Here is one of my show line dogs. Please feel free to critque her. You probably won't say anything I don't already know about her, but you might see something that I haven't.




























Enjoy.


----------



## JakodaCD OA (May 14, 2000)

she's a beauty in my book )))


----------



## HeidiW (Apr 9, 2009)

Gorgeous!!! I know nothing but she is a looker! I would want her twin.


----------



## Stephanie17s (Jun 16, 2009)

I love her coloring! I pray my Alexa keeps her coloring that way (very similar) and doesn't fade too much. I also like her angles...not too extreme for my personal tastes.


----------



## katieliz (Mar 29, 2007)

does this girl have any marhaven or rohan bloodlines by chance?


----------



## valkyriegsd (Apr 20, 2000)

I really like her!! She has a very nice shoulder and, as Stephanie said, not too extreme in the rear. The shot of her moving is very nice as well, she has good reach and follow-through and keeps her feet near the ground. Very feminine as well. You're welcome to send her to Texas!!

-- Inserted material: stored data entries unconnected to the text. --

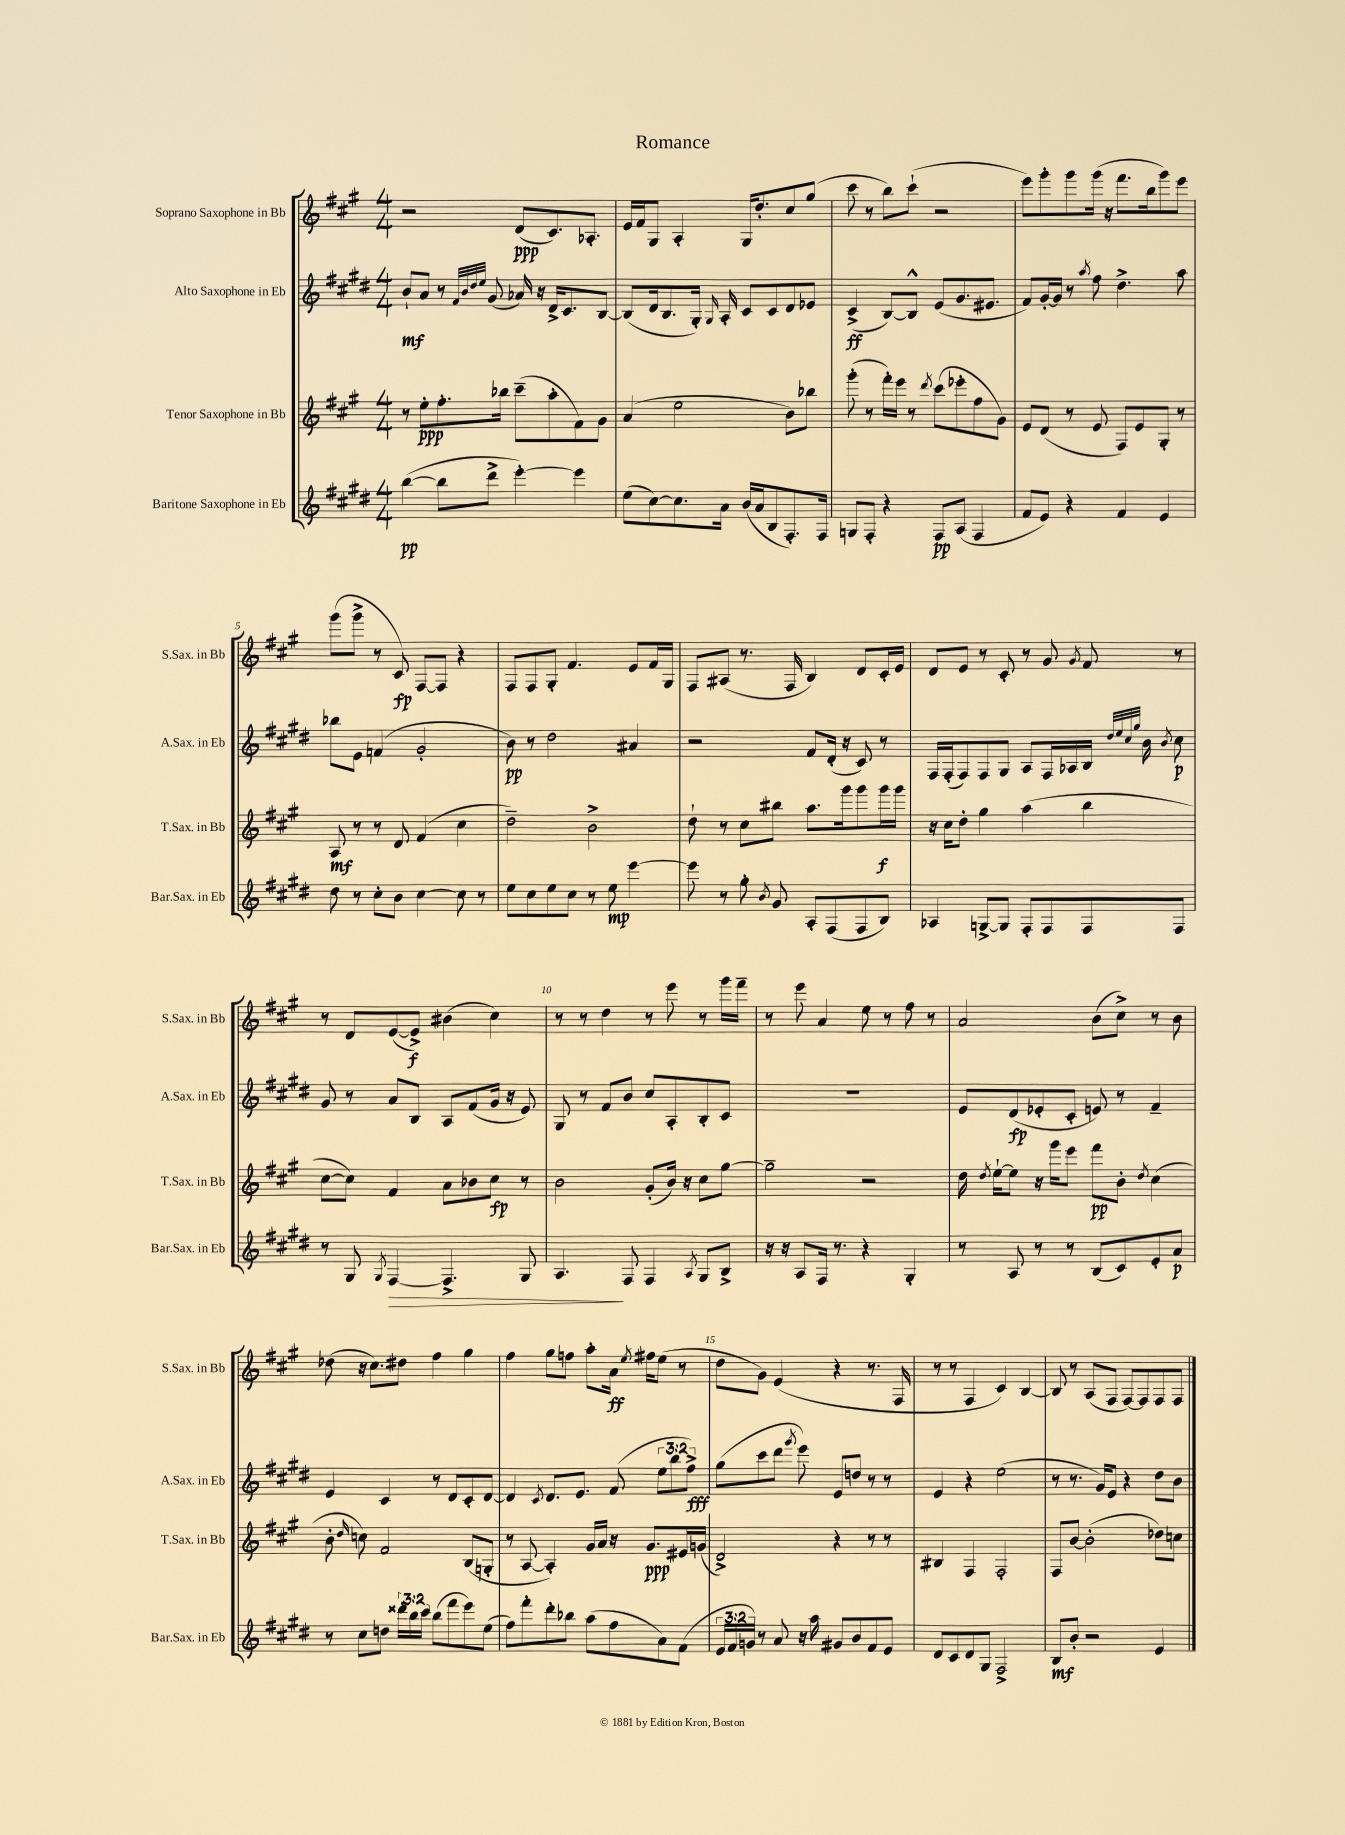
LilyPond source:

\header { title = "Romance" }
<<
\new StaffGroup <<
\new Staff = "s0" \with { instrumentName = "Soprano Saxophone in Bb" shortInstrumentName = "S.Sax. in Bb" } {
    \clef treble \key a \major \numericTimeSignature \time 4/4
    \autoBeamOff r2 d'8[\ppp( cis'8.) aes8.]-. |
    e'16[ fis'16 gis8] a4-. gis16[ d''8.-. cis''8 gis''8]( |
    cis'''8 r8 b''8[) cis'''8]-!( r2 |
    e'''8[) gis'''8-. gis'''8 gis'''16]( r16 fis'''8.[ b''16 gis'''8) e'''8] |
    gis'''8[( gis'''8]-> r8 cis'8\fp) fis8[~ fis8] r4 |
    fis8[ fis8 gis8]-. fis'4. e'8[ fis'16 gis16] |
    fis8[ ais8]( r8. fis16 b4) d'8[ cis'16-. e'16] |
    d'8[ e'8] r8 cis'8-. r8 gis'8 \acciaccatura { gis'8 } fis'8 r8 |
    r8 d'8[ e'8~( e'8]->\f) bis'4( cis''4) |
    r8 r8 d''4 r8 e'''8 r8 gis'''16[ fis'''16]-- |
    r8 e'''8 a'4 e''8 r8 fis''8 r8 |
    a'2 b'8[( cis''8]->) r8 b'8 |
    des''8( r16 cis''8.[) dis''8] fis''4 gis''4 |
    fis''4 gis''8[ f''8] a''8[-. a'16]\ff \acciaccatura { e''8 } fis''16[ e''8]( r8 |
    d''8[ gis'8]) e'4( r4 r8. fis16 |
    r8 r8 fis4 cis'4) b4~ |
    b8 r8 a8[( fis8] fis8[~) fis8 fis8 fis8] \bar "|." |
}
\new Staff = "s1" \with { instrumentName = "Alto Saxophone in Eb" shortInstrumentName = "A.Sax. in Eb" } {
    \clef treble \key e \major \numericTimeSignature \time 4/4 \override Staff.TupletNumber.text = #tuplet-number::calc-fraction-text
    \autoBeamOff b'8[-!\mf a'8] r8 \grace { fis'32[ b'32 dis''32 e''32] } gis'8( aes'16) r16 dis'16[-> cis'8. b8]~ |
    b8[( dis'16 b8. gis16]-.) \grace { gis16 } a16-. cis'8[ cis'8 dis'8 ees'8] |
    cis'4->\ff( b8[~) b8]-^ e'8[( gis'8. eis'8.] |
    fis'8[) gis'16~-. gis'16] r8 \acciaccatura { a''8 } fis''8 dis''4.-> a''8 |
    bes''8[ e'8] f'4( gis'2-. |
    b'8\pp) r8 dis''2 ais'4 |
    r2 fis'8[ dis'16]-.( r16 cis'8) r8 |
    fis16[ fis16-.( fis8) fis8 gis8] a8[ fis16 aes16 b16] \grace { dis''32[ e''32 cis''32 gis''32] } b'16 \acciaccatura { b'8 } cis''8\p |
    gis'8 r8 a'8[ b8] a8[ fis'8( gis'16] r16 e'8) |
    gis8 r8 fis'8[ b'8] cis''8[ a8-. b8-. cis'8] |
    R1 |
    e'8[ dis'8\fp( ees'8-. cis'8]-. e'8) r8 fis'4-- |
    e'4 cis'4 r8 dis'8[ cis'8-. dis'8]~ |
    dis'4 \acciaccatura { cis'8 } dis'8.[ e'8.] fis'8( \tuplet 3/2 { e''8[ b''8 fis''8]->\fff) } |
    gis''8[( cis'''8 dis'''8] \acciaccatura { gis'''8 } e'''8) e'8[ d''8] r8 r8 |
    e'4 r4 e''2( |
    r8 r8. gis'16[) e'8] r4 dis''8[ b'8] \bar "|." |
}
\new Staff = "s2" \with { instrumentName = "Tenor Saxophone in Bb" shortInstrumentName = "T.Sax. in Bb" } {
    \clef treble \key a \major \numericTimeSignature \time 4/4
    \autoBeamOff r8 e''8[-.\ppp fis''8.-. bes''16] cis'''8[--( a''8-. fis'8) gis'8] |
    a'4( e''2 b'8[) bes''8] |
    gis'''8-.( r8 fis'''16[-.) e'''16] r8 \acciaccatura { d'''8 } cis'''8[( ees'''8-. fis''8 gis'8]) |
    e'8[ d'8]( r8 e'8 fis8[) e'8 gis8]-. r8 |
    a8\mf r8 r8 d'8 fis'4( cis''4 |
    d''2--) b'2-> |
    d''8-! r8 cis''8[ bis''8] a''8.[ gis'''16 gis'''8 gis'''16\f gis'''16] |
    r16 cis''16[ d''8]-. gis''4 a''4( b''4 |
    cis''8[~ cis''8]) fis'4 a'8[ bes'8 cis''8]\fp r8 |
    b'2 gis'8[-.( b'16]) r16 cis''8[ gis''8]~ |
    gis''2-- r2 |
    d''16 \acciaccatura { d''8 } e''16[~-! e''8] r16 gis'''16[ e'''8] fis'''8[\pp b'8]-. \acciaccatura { d''8 } cis''4( |
    b'8-. \grace { d''16 } c''8) fis'2 b8[( g8]-. |
    r8 a8~ a4-.) gis'16[ a'16] r16 gis'8.[\ppp eis'16 g'16]( |
    d'2->) r4 r8 r8 |
    bis4 fis4 fis2-. |
    fis8[ b'8]~ b'2-.( des''8[) c''8] \bar "|." |
}
\new Staff = "s3" \with { instrumentName = "Baritone Saxophone in Eb" shortInstrumentName = "Bar.Sax. in Eb" } {
    \clef treble \key e \major \numericTimeSignature \time 4/4 \override Staff.TupletNumber.text = #tuplet-number::calc-fraction-text
    \autoBeamOff b''4~\pp( b''8[ dis'''8]-> e'''4~-.) e'''4 |
    e''8[( cis''8~) cis''8. a'16] b'16[( a'16 b8 fis8.-.) fis16] |
    g8[ fis8]-. r4 fis8[\pp a8]( fis4 |
    fis'8[ e'8]) r4 fis'4 e'4 |
    dis''8 r8 cis''8[-. b'8] cis''4~ cis''8 r8 |
    e''8[ cis''8 e''8 cis''8] r8 e''8\mp e'''4~ |
    e'''8 r8 gis''8-. \acciaccatura { b'8 } gis'8 a8[-. fis8( fis8 b8]) |
    aes4 g8[~-> g8] fis8[-. fis8 fis8 fis8] |
    r8 gis8 \acciaccatura { gis8 } fis4~\> fis4.-> gis8 |
    a4.\! fis8 fis4 \acciaccatura { a8 } gis8[ b8]-> |
    r16 r16 a8[ fis16] r8. r4 gis4-. |
    r8 a8 r8 r8 b8[( cis'8) e'8-. a'8]\p |
    r8 cis''8[ d''8] \tuplet 3/2 { disis'''16[-. b''16 cis'''16] } b''8[( fis'''8 e'''8) e''8]( |
    fis''8[) fis'''8-. dis'''8-. bes''8] a''8[( fis''8 a'8) fis'8]( |
    \tuplet 3/2 { e'16[ fis'16 g'16]) } r8 a'8 r16 a''16 gis'8[ b'8 fis'8 e'8] |
    dis'8[ cis'8 dis'8 gis8] fis2-> |
    b8[\mf b'8]-. r2 e'4 \bar "|." |
}
>>
>>
\layout { \context { \Score \override BarNumber.break-visibility = ##(#f #t #t) barNumberVisibility = #(every-nth-bar-number-visible 5) } }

I have one of the not-so-extreme American showline girls as well, but her color is not as rich as yours.


----------



## Kayos and Havoc (Oct 17, 2002)

I too like that she is not so extreme, she is gorgeous. But Andaka breeds brains and beauty that can work!


----------



## Effie325 (Aug 19, 2009)

Gorgeous! That portrait is stunning. Wow.


----------



## katieliz (Mar 29, 2007)

daphne, do you have a website where i can read about your dogs?


----------



## Andaka (Jun 29, 2003)

> Quote: does this girl have any marhaven or rohan bloodlines by chance?


Nope, not a drop.


----------



## Andaka (Jun 29, 2003)

I don't have a website right now as AOL decided not to host them any more.


----------



## Doc (Jan 13, 2009)

Very nice female with great feminine features. Nice top and bottom lines, her front pasterns caught my eye - maybe a little weak/long? I really like her, especially if she can think!


----------



## Andaka (Jun 29, 2003)

This is her 'thinking'.


----------



## DancingCavy (Feb 19, 2001)

What a gorgeous, well-balanced, very-feminine female.

Nicely pigmented with good color and bright points. Pasterns look a bit weak and I think her forepaws could be a bit tighter. Shoulder and hind angles look good to me. Nice to see fairly short stifles.







Really lovely bitch.


----------



## WiscTiger (Sep 25, 2002)

Just my uneducated opinion. She could use more angle on her front shoulder, but today that is a very common problem. She has good reach. Nice heavy blanket.

Val


----------



## Andaka (Jun 29, 2003)

A few judges thought that too until she gaited around the ring. She doesn't have much of a breast bone, and that makes her look as if she is lacking in front.


----------